Conclusions: conservation of plant-herbivore interactions in the Anthropocene

Species are being lost from many ecosystems at an alarming rate, and large vertebrates often are the first to go^169,170. Although predator loss is often emphasized, herbivores are also being continually lost to extinction^171,172, having cascading impacts on the integrity of entire ecosystems^173–176. Sadly, parallels can be drawn between the contemporaneous loss of herbivores with the vast changes that occurred following the Pleistocene megafaunal extinction, when many continents lost most of their large consumers, resulting in “no-analog” plant communities with novel suites of interactions and presumably altered ecosystem functionality^177–179.

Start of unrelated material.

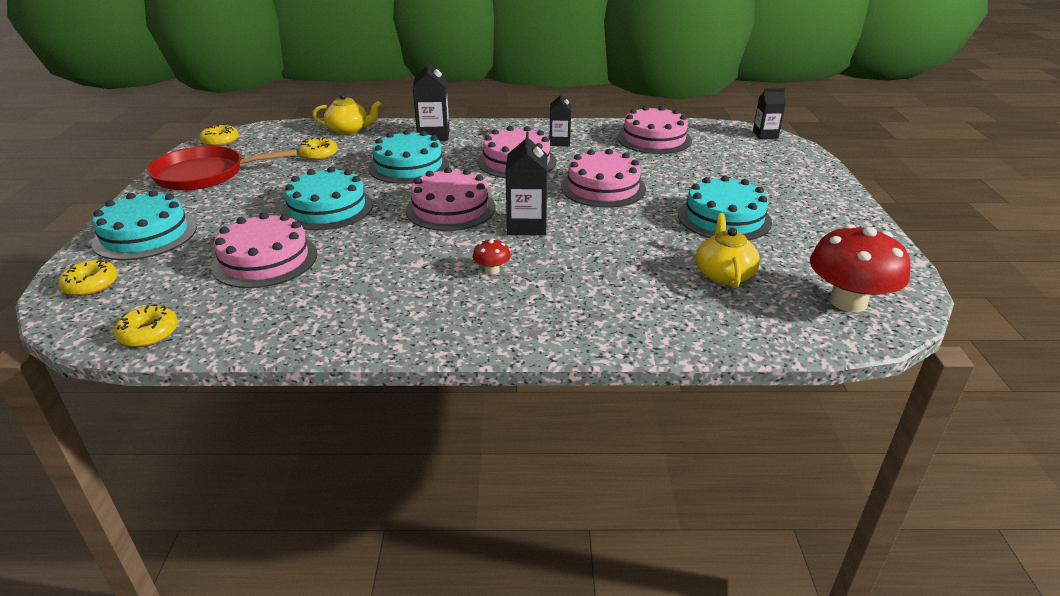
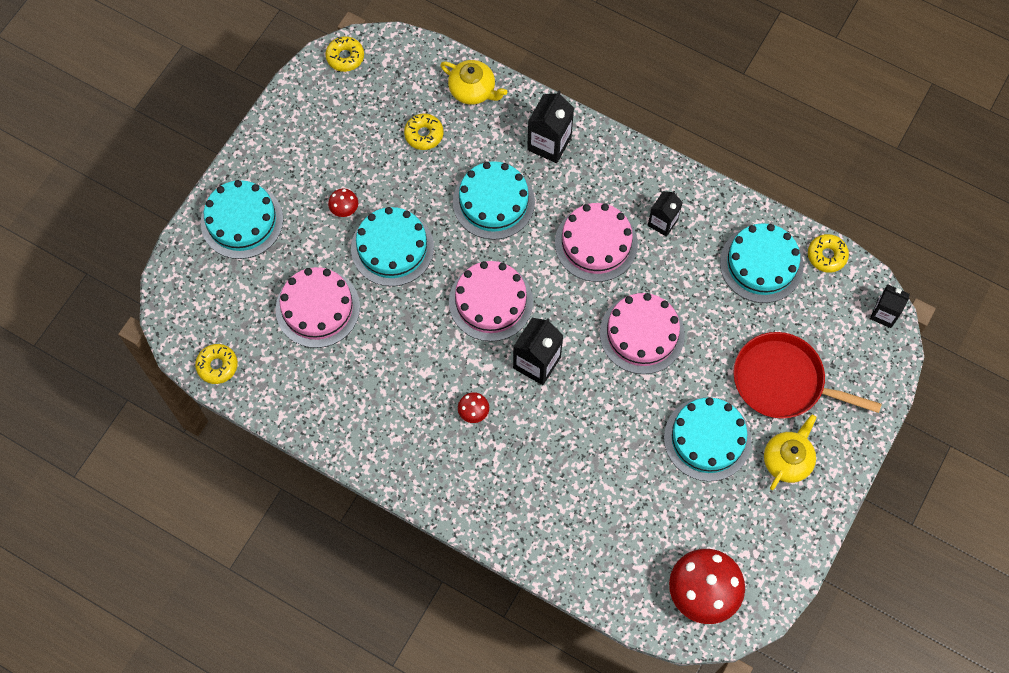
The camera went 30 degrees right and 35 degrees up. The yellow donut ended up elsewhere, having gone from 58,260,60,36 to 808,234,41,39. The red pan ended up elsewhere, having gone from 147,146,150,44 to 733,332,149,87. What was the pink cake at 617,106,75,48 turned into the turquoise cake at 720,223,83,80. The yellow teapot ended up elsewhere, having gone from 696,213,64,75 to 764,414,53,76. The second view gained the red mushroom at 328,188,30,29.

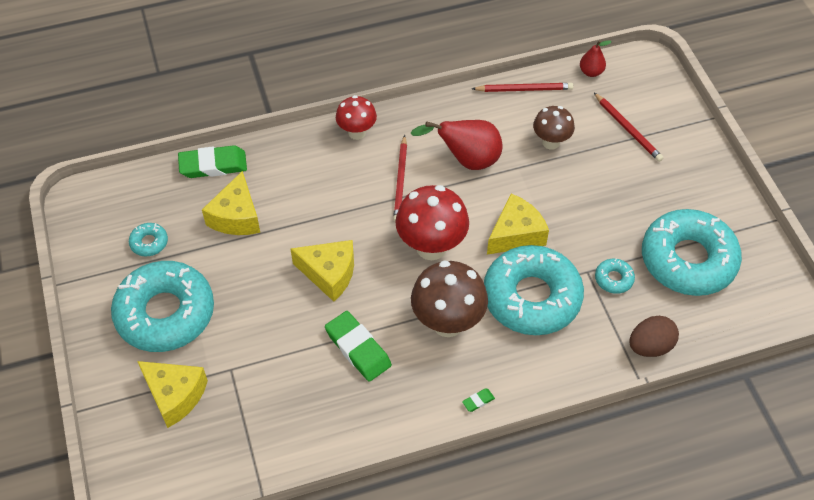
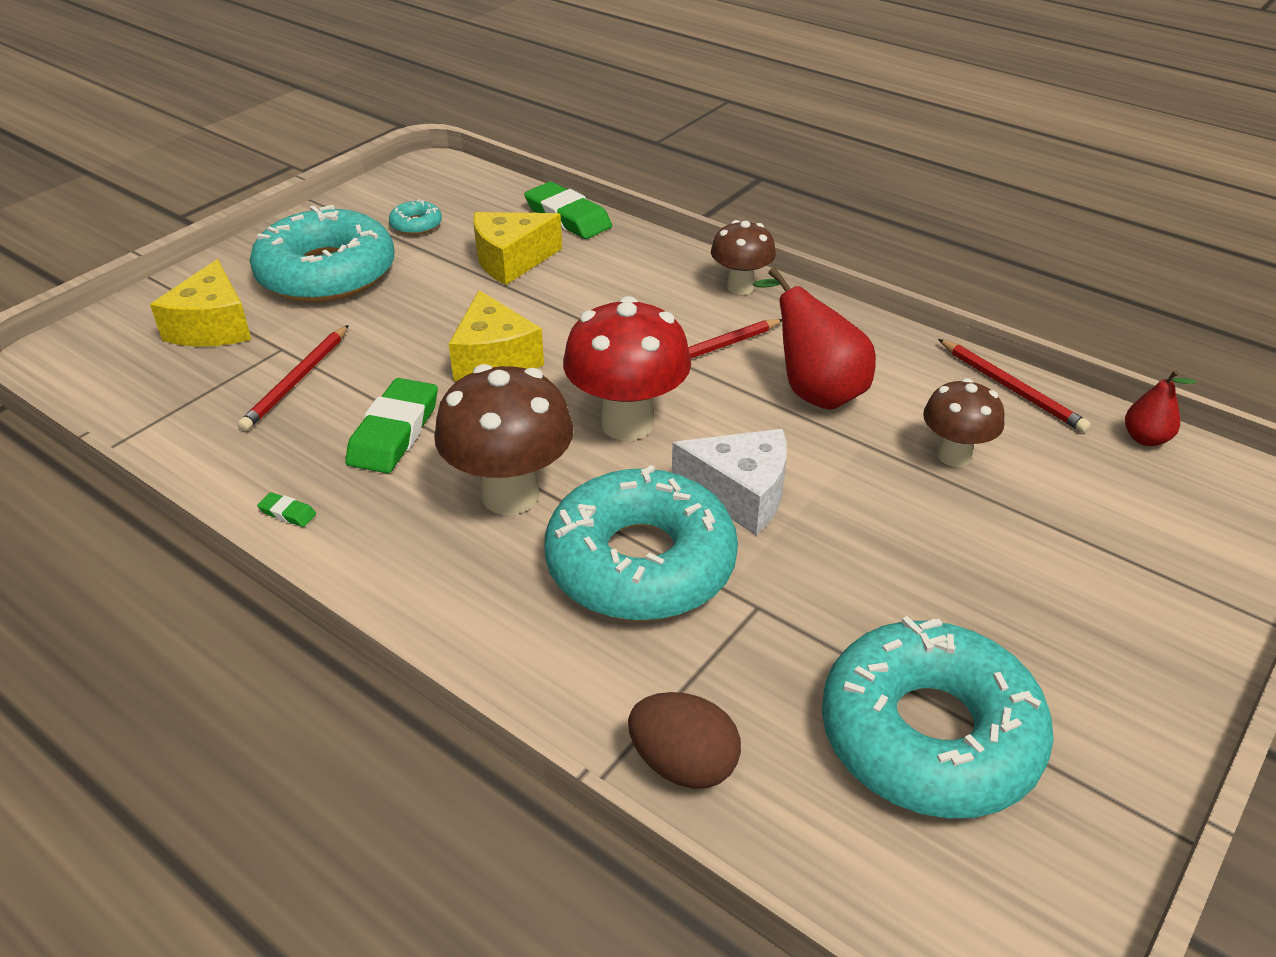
The camera went 55 degrees right and 15 degrees down. What was the red mushroom at 336,95,41,45 turned into the brown mushroom at 711,220,65,75. The green eraser ended up elsewhere, having gone from 462,389,33,23 to 257,492,59,35. What was the yellow cheese at 487,194,62,61 turned into the white cheese at 672,429,115,106. The red pencil ended up elsewhere, having gone from 594,93,70,69 to 238,325,111,106. The second view lost the turquoise donut at 595,259,40,35.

In contrast, the opposite effect is also a prevailing problem in many ecosystems. For example, explosive population growth of white-tailed deer (Odocoileus virginianus) resulting from loss of predators and human-altered habitat has led to widespread overbrowsing and loss of plant diversity in temperate forests in North America^179–183, a situation that may take decades to reverse¹⁸⁴. White-tailed deer are particularly emblematic of the difficulties inherent in managing plant-herbivore interactions within the context of ecosystem conservation. For example, numerous studies show that the negative effects of deer can be ameliorated and even reversed at densities approaching their historical levels (for example,^180,185,186), but there remains significant opposition to implementing meaningful hunting and culling programs aimed at reducing deer densities¹⁸⁷. These intransigent problems demonstrate that in many cases we do not lack the scientific information to exert meaningful differences, only the collective willpower.

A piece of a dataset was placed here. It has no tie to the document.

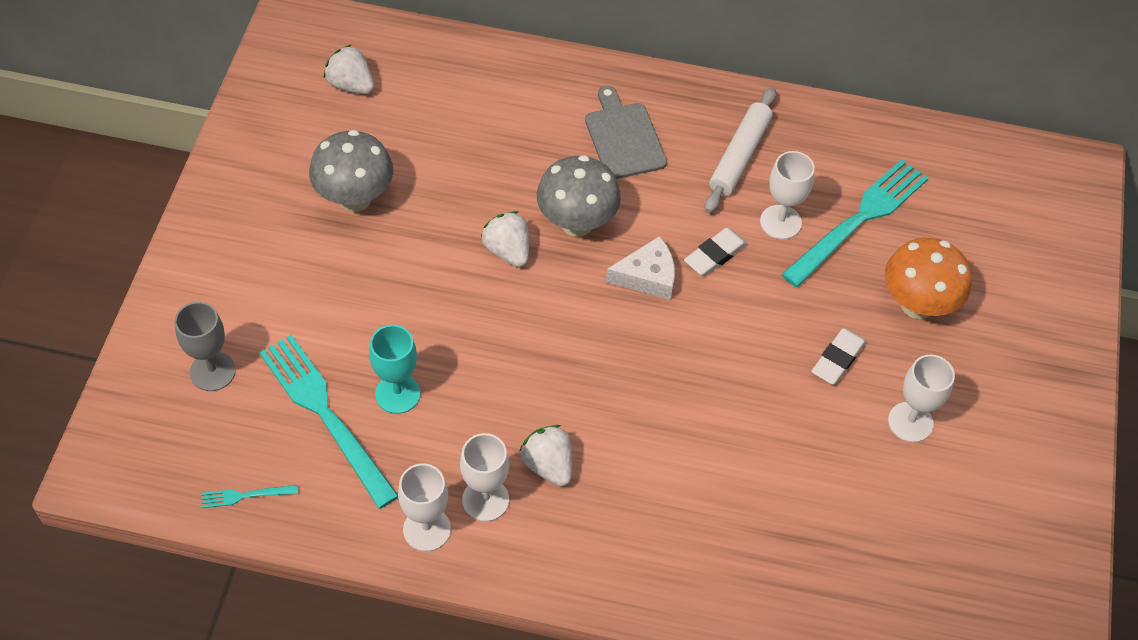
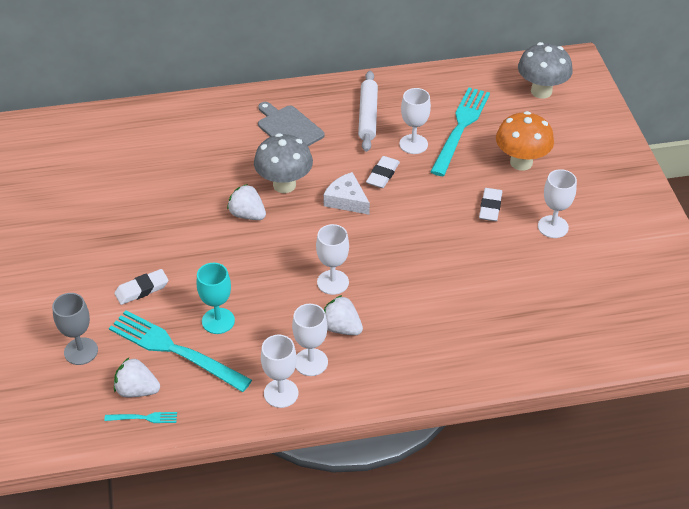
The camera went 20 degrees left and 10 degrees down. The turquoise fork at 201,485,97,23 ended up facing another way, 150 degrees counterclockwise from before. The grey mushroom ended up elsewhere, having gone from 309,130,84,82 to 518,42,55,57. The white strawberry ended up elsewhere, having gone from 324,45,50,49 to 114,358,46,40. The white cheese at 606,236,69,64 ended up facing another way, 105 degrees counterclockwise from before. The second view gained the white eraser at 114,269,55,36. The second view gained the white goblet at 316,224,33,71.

Finally, we note that the study of plant-herbivore interactions continues to be a leading light in ecology and evolution, demonstrating the power of applying new technologies and multiple perspectives to resolving long-standing uncertainties. These newfound approaches show that in many cases the world is even more complex than we once thought^22,109. Thus, our challenge is to find conservation solutions that accurately reflect the pervasive impacts of plant-herbivore interactions across broad temporal and spatial scales, preserving ecosystem multifunctionality and sustainability for future generations.